● **Required work**
Update the data from the line with "After their last" to the line with "What is the highest" by changing "series" to "line" and keeping everything else the same. Omit the pictures and return only those lines.

● **Data extract**
================================
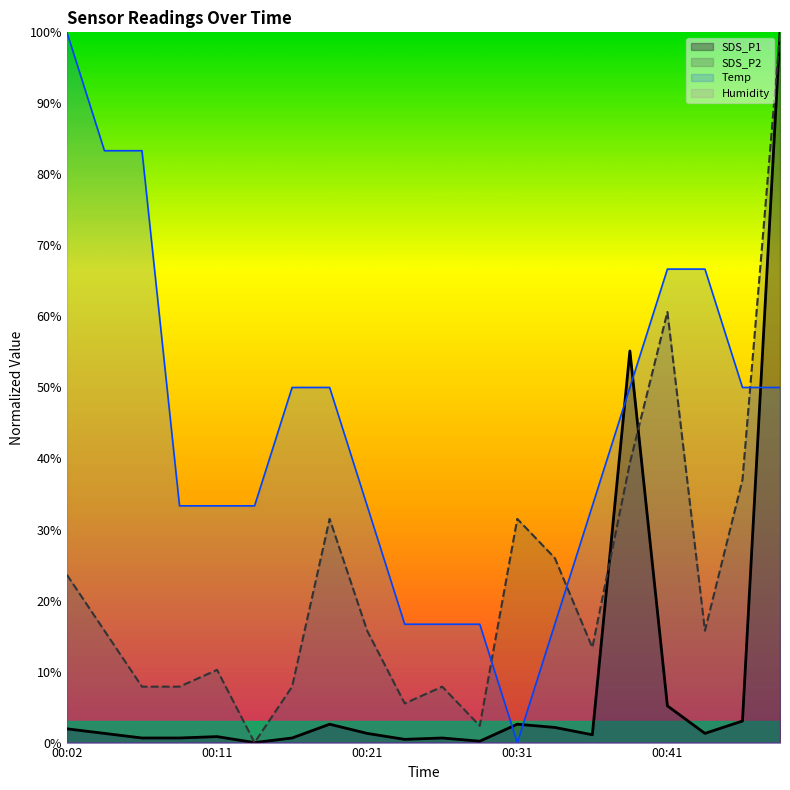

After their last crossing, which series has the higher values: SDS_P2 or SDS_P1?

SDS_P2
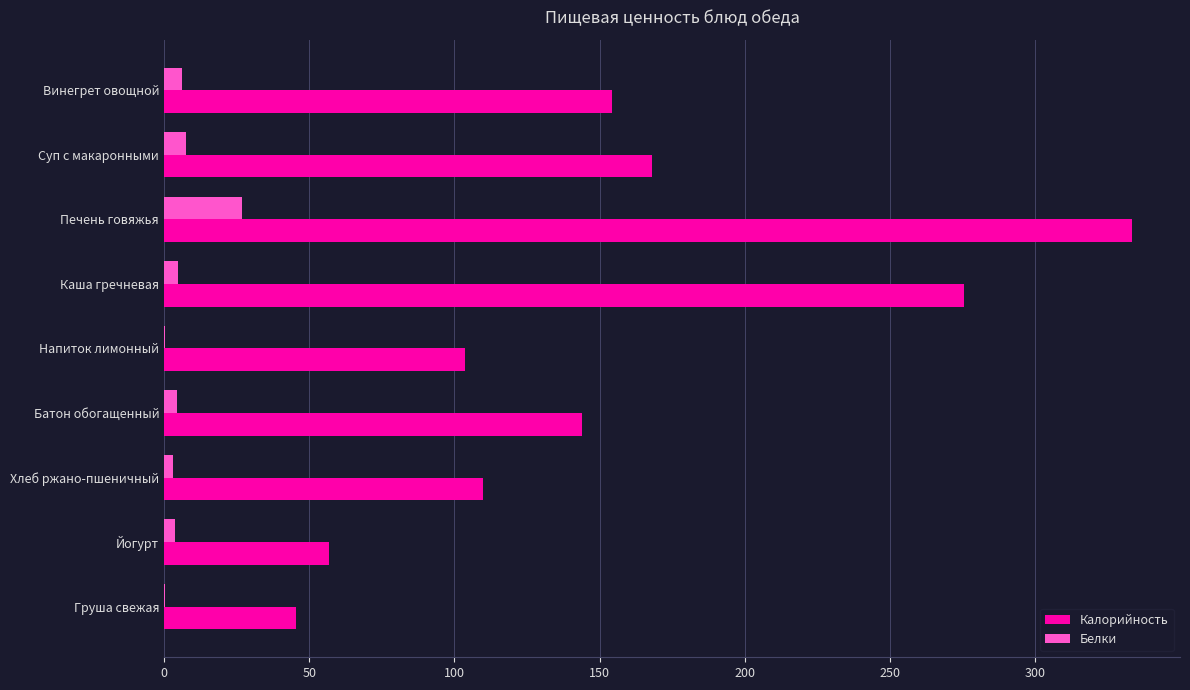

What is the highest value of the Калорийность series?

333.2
================================
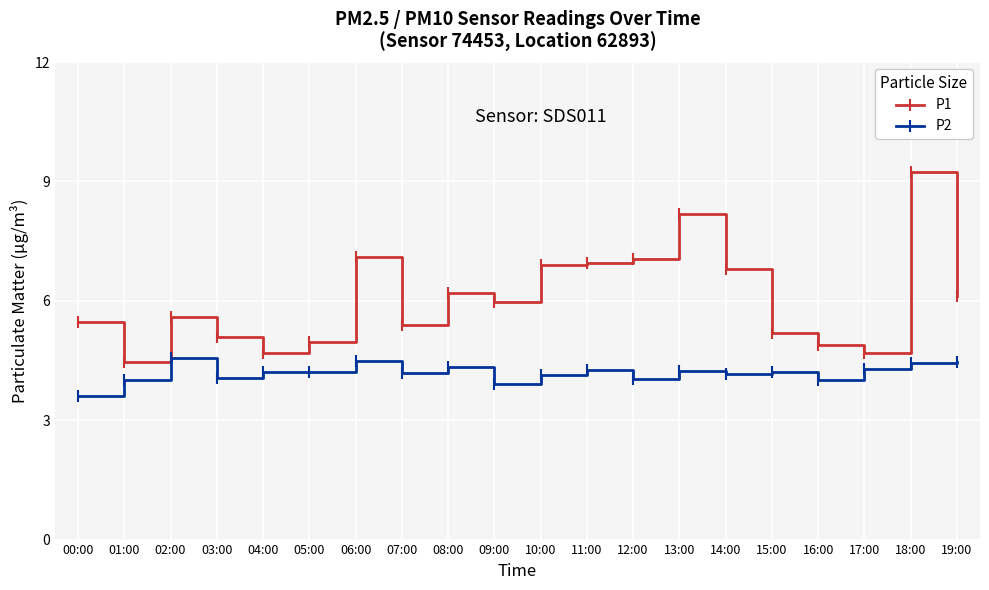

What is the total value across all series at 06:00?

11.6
================================
● **Response**
After their last crossing, which line has the higher values: SDS_P2 or SDS_P1?

SDS_P2

What is the highest value of the Калорийность line?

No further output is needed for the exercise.